We have the next given line equation:
[tex]\frac{x}{3}-\frac{y}{2}=-1[/tex]Now, solve for y to get the slope-intercept form y=mx+b.
[tex]\begin{gathered} -\frac{y}{2}=-1+\frac{x}{3} \\ y=2(-1+\frac{x}{3}) \\ y=\frac{2x}{3}-2 \\ \end{gathered}[/tex]Where -2 represents the point where the line cuts the y-axis.
Hence, Q=(0,-2)
To find the x-intercept, set y=0:
[tex]\begin{gathered} y=\frac{2x}{3}-2 \\ 0=\frac{2x}{3}-2 \\ \text{Solve for x:} \\ 2=\frac{2x}{3} \\ 2\cdot3=2x \\ 6=2x \\ \frac{6}{2}=x \\ x=3 \end{gathered}[/tex]Hence, the P point is (3,0)

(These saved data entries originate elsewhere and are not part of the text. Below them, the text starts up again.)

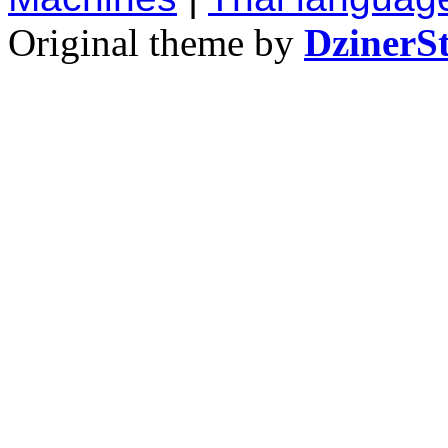
Original theme by
DzinerS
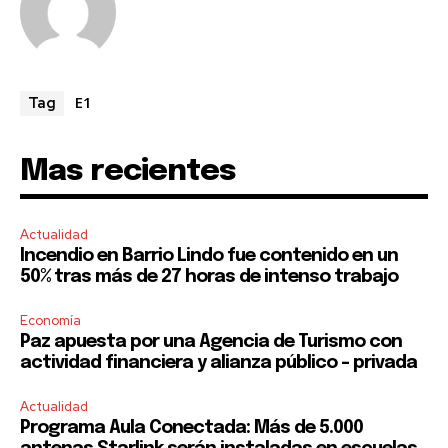
E1
Tag
Mas recientes
Actualidad
Incendio en Barrio Lindo fue contenido en un
50% tras más de 27 horas de intenso trabajo
Economía
Paz apuesta por una Agencia de Turismo con
actividad financiera y alianza público – privada
Actualidad
Programa Aula Conectada: Más de 5.000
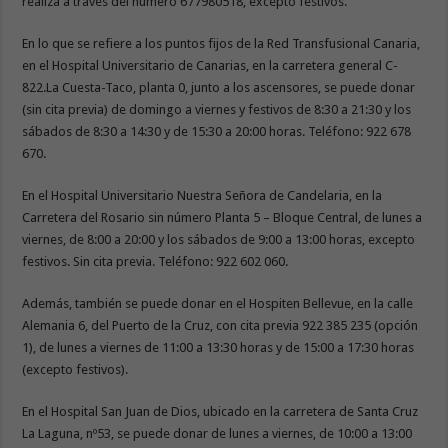
realiza a través del número 677980518, excepto festivos.
E
n lo que se refiere a los puntos fijos de la Red Transfusional Canaria,
en el Hospital Universitario de Canarias, en la carretera general C-
822.La Cuesta-Taco, planta 0, junto a los ascensores, se puede donar
(sin cita previa) de domingo a viernes y festivos de 8:30 a 21:30 y los
sábados de 8:30 a 14:30 y de 15:30 a 20:00 horas. Teléfono: 922 678
670.
En el Hospital Universitario Nuestra Señora de Candelaria, en la
Carretera del Rosario sin número Planta 5 – Bloque Central, de lunes a
viernes, de 8:00 a 20:00 y los sábados de 9:00 a 13:00 horas, excepto
festivos. Sin cita previa. Teléfono: 922 602 060.
Además, también se puede donar en el Hospiten Bellevue, en la calle
Alemania 6, del Puerto de la Cruz, con cita previa 922 385 235 (opción
1), de lunes a viernes de 11:00 a 13:30 horas y de 15:00 a 17:30 horas
(excepto festivos).
En el Hospital San Juan de Dios, ubicado en la carretera de Santa Cruz
La Laguna, nº53, se puede donar de lunes a viernes, de 10:00 a 13:00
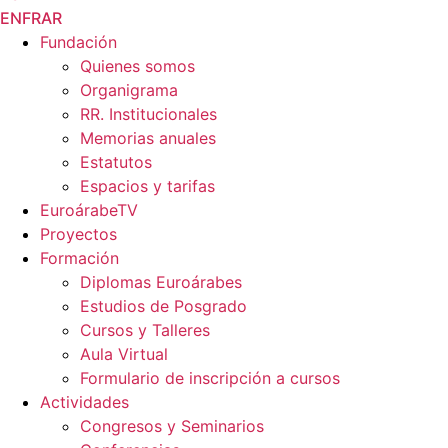
EN
FR
AR
Fundación
Quienes somos
Organigrama
RR. Institucionales
Memorias anuales
Estatutos
Espacios y tarifas
EuroárabeTV
Proyectos
Formación
Diplomas Euroárabes
Estudios de Posgrado
Cursos y Talleres
Aula Virtual
Formulario de inscripción a cursos
Actividades
Congresos y Seminarios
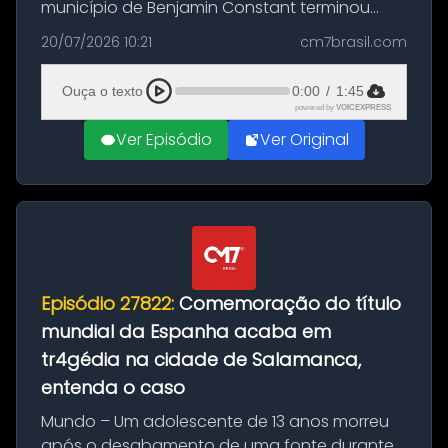
município de Benjamin Constant terminou
com a apreensão de aproximadamente 115
20/07/2026 10:21
cm7brasil.com
quilos de entorpecentes em uma
embarcação atracada no porto da cidade. O
Ouça o texto
0:00
/
1:45
materia...
powered by
VOICEXPRESS
Ver Episódio
Ver Original
Episódio 27822:
Comemoração do título
mundial da Espanha acaba em
tr4gédia na cidade de Salamanca,
entenda o caso
Mundo – Um adolescente de 13 anos morreu
após o desabamento de uma fonte durante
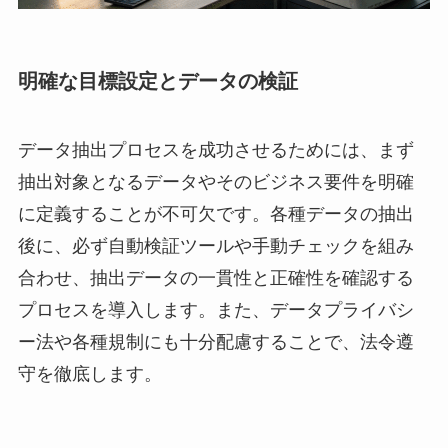
明確な目標設定とデータの検証
データ抽出プロセスを成功させるためには、まず
抽出対象となるデータやそのビジネス要件を明確
に定義することが不可欠です。各種データの抽出
後に、必ず自動検証ツールや手動チェックを組み
合わせ、抽出データの一貫性と正確性を確認する
プロセスを導入します。また、データプライバシ
ー法や各種規制にも十分配慮することで、法令遵
守を徹底します。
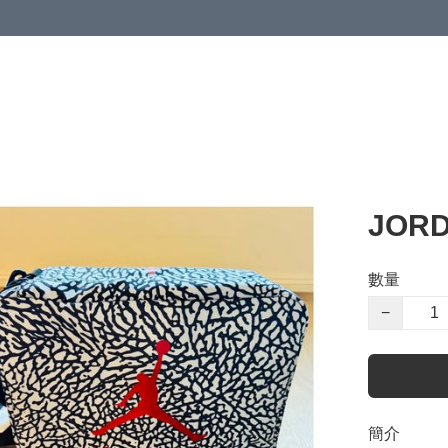
JORD
數量
−
簡介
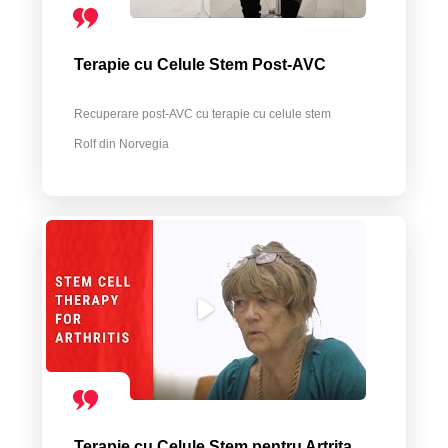
Terapie cu Celule Stem Post-AVC
Recuperare post-AVC cu terapie cu celule stem
Rolf din Norvegia
Terapie cu Celule Stem pentru Artrita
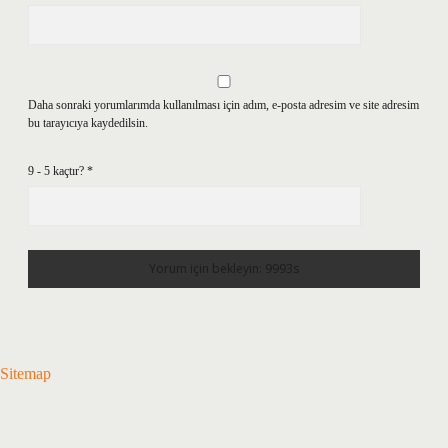
Daha sonraki yorumlarımda kullanılması için adım, e-posta adresim ve site adresim
bu tarayıcıya kaydedilsin.
9 - 5 kaçtır?
*
Sitemap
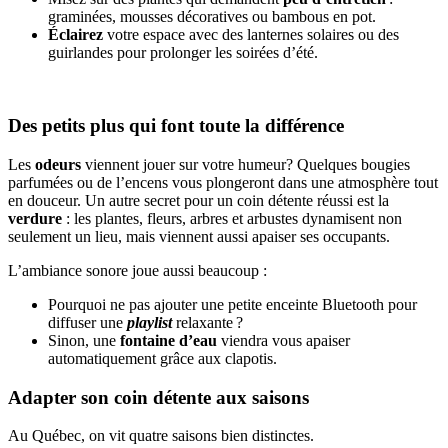
graminées, mousses décoratives ou bambous en pot.
Éclairez
votre espace avec des lanternes solaires ou des
guirlandes pour prolonger les soirées d’été.
Des petits plus qui font toute la différence
Les
odeurs
viennent jouer sur votre humeur? Quelques bougies
parfumées ou de l’encens vous plongeront dans une atmosphère tout
en douceur. Un autre secret pour un coin détente réussi est la
verdure
: les plantes, fleurs, arbres et arbustes dynamisent non
seulement un lieu, mais viennent aussi apaiser ses occupants.
L’ambiance sonore joue aussi beaucoup :
Pourquoi ne pas ajouter une petite enceinte Bluetooth pour
diffuser une
playlist
relaxante ?
Sinon, une
fontaine d’eau
viendra vous apaiser
automatiquement grâce aux clapotis.
Adapter son coin détente aux saisons
Au Québec, on vit quatre saisons bien distinctes.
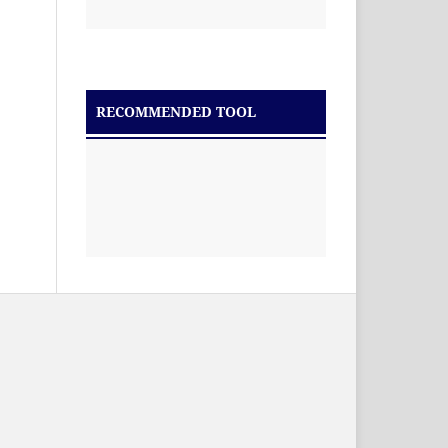
RECOMMENDED TOOL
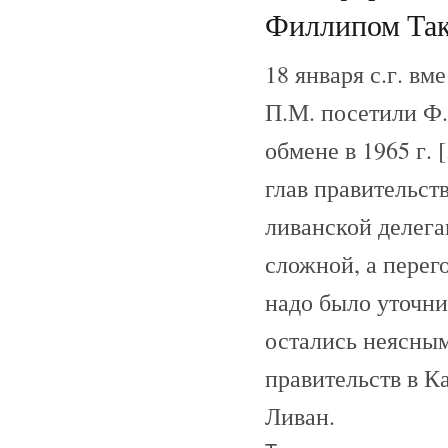
Филлипом Так
18 января с.г. в
П.М. посетили Ф.
обмене в 1965 г. 
глав правительств
ливанской делегац
сложной, а перег
надо было уточн
остались неясным
правительств в К
Ливан.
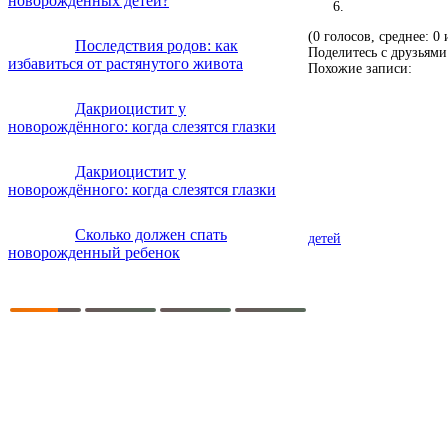
новорождённых детей?
(0 голосов, среднее: 0 
Последствия родов: как
Поделитесь с друзьями
избавиться от растянутого живота
Похожие записи:
Дакриоцистит у
новорождённого: когда слезятся глазки
Дакриоцистит у
новорождённого: когда слезятся глазки
Сколько должен спать
детей
новорожденный ребенок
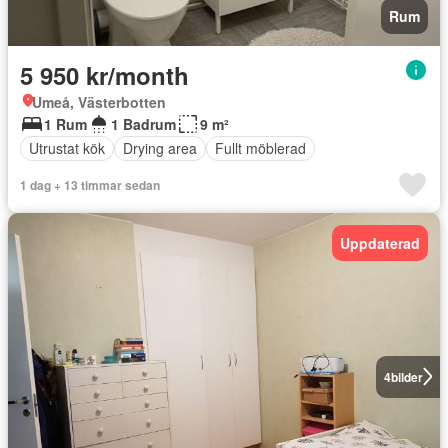
Rum
5 950 kr/month
Umeå, Västerbotten
1 Rum
1 Badrum
9 m²
Utrustat kök
Drying area
Fullt möblerad
1 dag + 13 timmar sedan
Uppdaterad
4
bilder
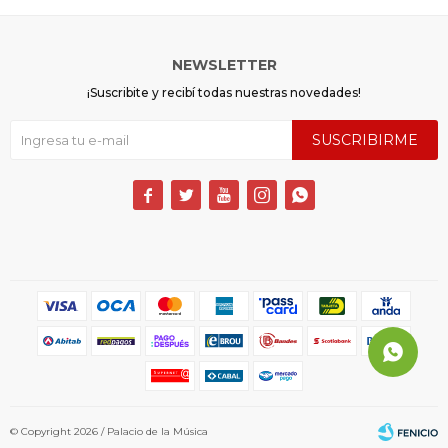
NEWSLETTER
¡Suscribite y recibí todas nuestras novedades!
SUSCRIBIRME





© Copyright 2026 / Palacio de la Música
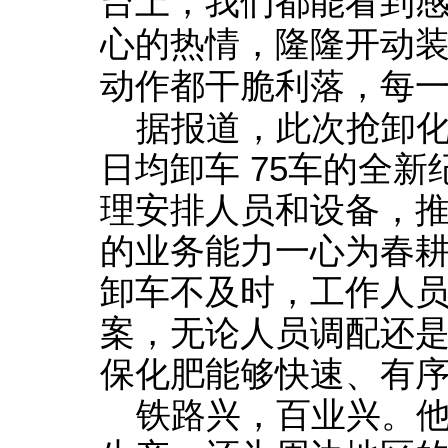
台上，我们都能看到
心的热情，隆隆开动
动作都干脆利落，每
据报道，此次抢卸
日均卸车 75车的全
理安排人员和设备，
的业务能力一心为春
卸车不及时，工作人
案，无论人员调配还
保化肥能够快速、有
铁路兴，百业兴。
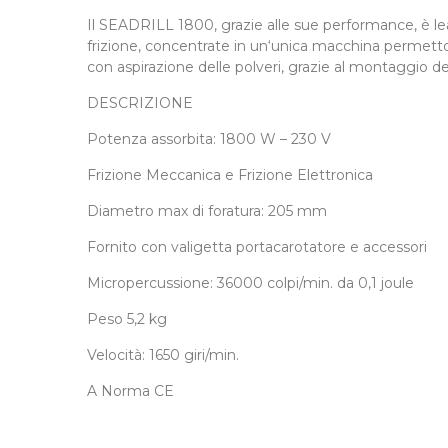
Il SEADRILL 1800, grazie alle sue performance, è l
frizione, concentrate in un‘unica macchina permett
con aspirazione delle polveri, grazie al montaggio del
DESCRIZIONE
Potenza assorbita: 1800 W – 230 V
Frizione Meccanica e Frizione Elettronica
Diametro max di foratura: 205 mm
Fornito con valigetta portacarotatore e accessori
Micropercussione: 36000 colpi/min. da 0,1 joule
Peso 5,2 kg
Velocità: 1650 giri/min.
A Norma CE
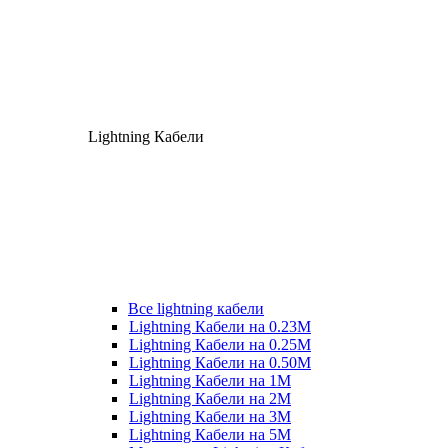
Lightning Кабели
Все lightning кабели
Lightning Кабели на 0.23М
Lightning Кабели на 0.25М
Lightning Кабели на 0.50М
Lightning Кабели на 1М
Lightning Кабели на 2М
Lightning Кабели на 3М
Lightning Кабели на 5М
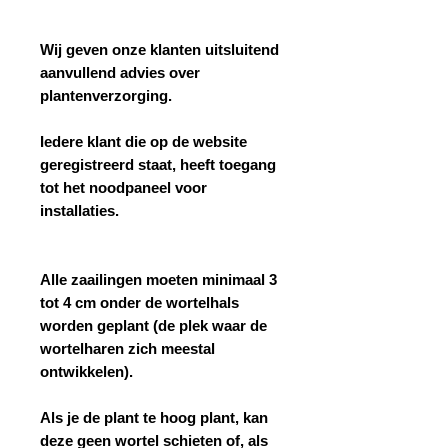
Wij geven onze klanten uitsluitend
aanvullend advies over
plantenverzorging.
Iedere klant die op de website
geregistreerd staat, heeft toegang
tot het noodpaneel voor
installaties.
Alle zaailingen moeten minimaal 3
tot 4 cm onder de wortelhals
worden geplant (de plek waar de
wortelharen zich meestal
ontwikkelen).
Als je de plant te hoog plant, kan
deze geen wortel schieten of, als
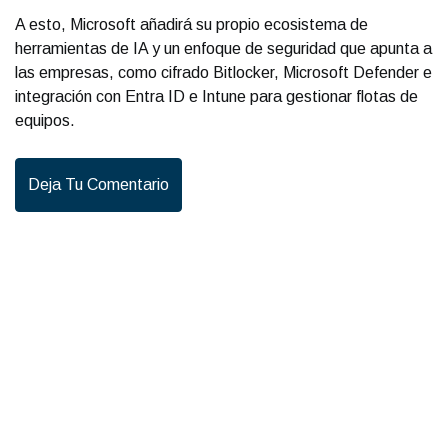
A esto, Microsoft añadirá su propio ecosistema de
herramientas de IA y un enfoque de seguridad que apunta a
las empresas, como cifrado Bitlocker, Microsoft Defender e
integración con Entra ID e Intune para gestionar flotas de
equipos.
Deja Tu Comentario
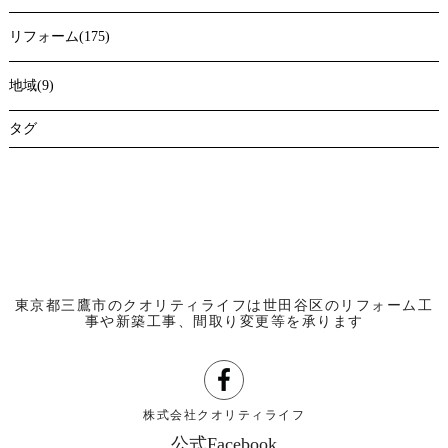
リフォーム(175)
地域(9)
タグ
東京都三鷹市のクオリティライフは世田谷区のリフォーム工
事や新築工事、間取り変更等を承ります
株式会社クオリティライフ
公式Facebook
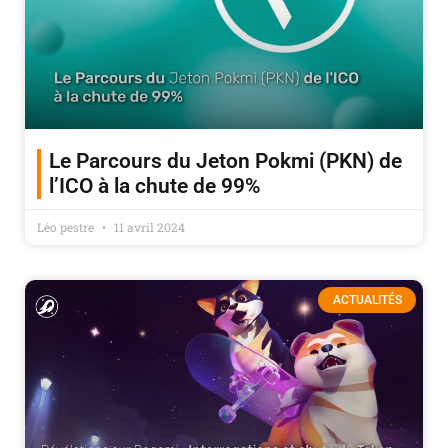
Le Parcours du Jeton Pokmi (PKN) de
l’ICO à la chute de 99%
Léo pestre
11 avril 2024
ACTUALITÉS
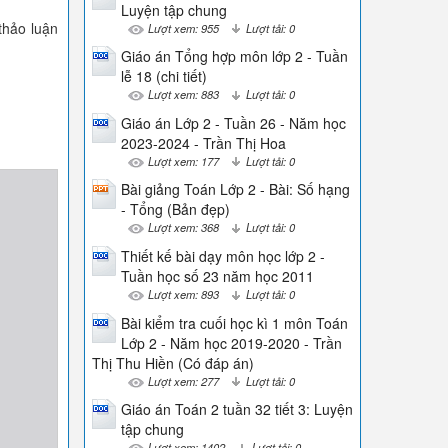
Luyện tập chung
thảo luận
Lượt xem: 955
Lượt tải: 0
Giáo án Tổng hợp môn lớp 2 - Tuần
lễ 18 (chi tiết)
Lượt xem: 883
Lượt tải: 0
Giáo án Lớp 2 - Tuần 26 - Năm học
2023-2024 - Trần Thị Hoa
Lượt xem: 177
Lượt tải: 0
Bài giảng Toán Lớp 2 - Bài: Số hạng
- Tổng (Bản đẹp)
Lượt xem: 368
Lượt tải: 0
Thiết kế bài dạy môn học lớp 2 -
Tuần học số 23 năm học 2011
Lượt xem: 893
Lượt tải: 0
Bài kiểm tra cuối học kì 1 môn Toán
Lớp 2 - Năm học 2019-2020 - Trần
Thị Thu Hiền (Có đáp án)
Lượt xem: 277
Lượt tải: 0
Giáo án Toán 2 tuần 32 tiết 3: Luyện
tập chung
Lượt xem: 1402
Lượt tải: 0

Now, the gradient is also called the slope.
The slope equation is given by:
[tex]\begin{gathered} m=\frac{y_2-y_1}{x_2-x_1} \\ \end{gathered}[/tex]We can use the two points that we found before or we can get the slope looking at the slope-intercept form:
y=mx+b
where b represents the y-intercept and m represents the slope.
In this case, we found the next form:
[tex]y=\frac{2}{3}x-2[/tex]Hence, the gradient of the line is 2/3.